# START OF EXCERPTED DATA

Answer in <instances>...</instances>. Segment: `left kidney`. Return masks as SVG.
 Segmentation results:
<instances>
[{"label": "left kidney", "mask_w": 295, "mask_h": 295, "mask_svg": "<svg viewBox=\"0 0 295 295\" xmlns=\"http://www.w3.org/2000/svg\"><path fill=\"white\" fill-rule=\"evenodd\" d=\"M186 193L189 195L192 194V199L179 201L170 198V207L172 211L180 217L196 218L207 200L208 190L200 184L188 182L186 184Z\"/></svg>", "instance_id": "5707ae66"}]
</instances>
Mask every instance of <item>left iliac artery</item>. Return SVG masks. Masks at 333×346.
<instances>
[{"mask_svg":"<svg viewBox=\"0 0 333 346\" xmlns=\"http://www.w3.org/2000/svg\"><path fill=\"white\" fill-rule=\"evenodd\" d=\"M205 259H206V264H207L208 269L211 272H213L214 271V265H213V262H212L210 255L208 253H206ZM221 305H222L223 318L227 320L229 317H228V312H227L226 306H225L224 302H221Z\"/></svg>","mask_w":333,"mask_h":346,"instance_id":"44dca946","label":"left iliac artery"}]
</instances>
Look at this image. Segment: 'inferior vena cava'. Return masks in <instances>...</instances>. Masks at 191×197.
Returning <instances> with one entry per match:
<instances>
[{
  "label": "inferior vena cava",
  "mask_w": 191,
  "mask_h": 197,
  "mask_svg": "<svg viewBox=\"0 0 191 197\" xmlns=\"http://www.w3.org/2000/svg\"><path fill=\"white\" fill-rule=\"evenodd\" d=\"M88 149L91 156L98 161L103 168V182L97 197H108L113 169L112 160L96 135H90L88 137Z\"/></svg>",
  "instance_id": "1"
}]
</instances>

# END OF EXCERPTED DATA

### TASK PROMPT
Reproduce the entire listing above verbatim, line for line, with no alterations.

### ANSWER FOR THE TASK
Answer in <instances>...</instances>. Segment: `left kidney`. Return masks as SVG.
 Segmentation results:
<instances>
[{"label": "left kidney", "mask_w": 295, "mask_h": 295, "mask_svg": "<svg viewBox=\"0 0 295 295\" xmlns=\"http://www.w3.org/2000/svg\"><path fill=\"white\" fill-rule=\"evenodd\" d=\"M186 193L189 195L192 194V199L179 201L170 198V207L172 211L180 217L196 218L207 200L208 190L200 184L188 182L186 184Z\"/></svg>", "instance_id": "5707ae66"}]
</instances>
Mask every instance of <item>left iliac artery</item>. Return SVG masks. Masks at 333×346.
<instances>
[{"mask_svg":"<svg viewBox=\"0 0 333 346\" xmlns=\"http://www.w3.org/2000/svg\"><path fill=\"white\" fill-rule=\"evenodd\" d=\"M205 259H206V264H207L208 269L211 272H213L214 271V265H213V262H212L210 255L208 253H206ZM221 305H222L223 318L227 320L229 317H228V312H227L226 306H225L224 302H221Z\"/></svg>","mask_w":333,"mask_h":346,"instance_id":"44dca946","label":"left iliac artery"}]
</instances>
Look at this image. Segment: 'inferior vena cava'. Return masks in <instances>...</instances>. Masks at 191×197.
Returning <instances> with one entry per match:
<instances>
[{
  "label": "inferior vena cava",
  "mask_w": 191,
  "mask_h": 197,
  "mask_svg": "<svg viewBox=\"0 0 191 197\" xmlns=\"http://www.w3.org/2000/svg\"><path fill=\"white\" fill-rule=\"evenodd\" d=\"M88 149L91 156L98 161L103 168V182L97 197H108L113 169L112 160L96 135H90L88 137Z\"/></svg>",
  "instance_id": "1"
}]
</instances>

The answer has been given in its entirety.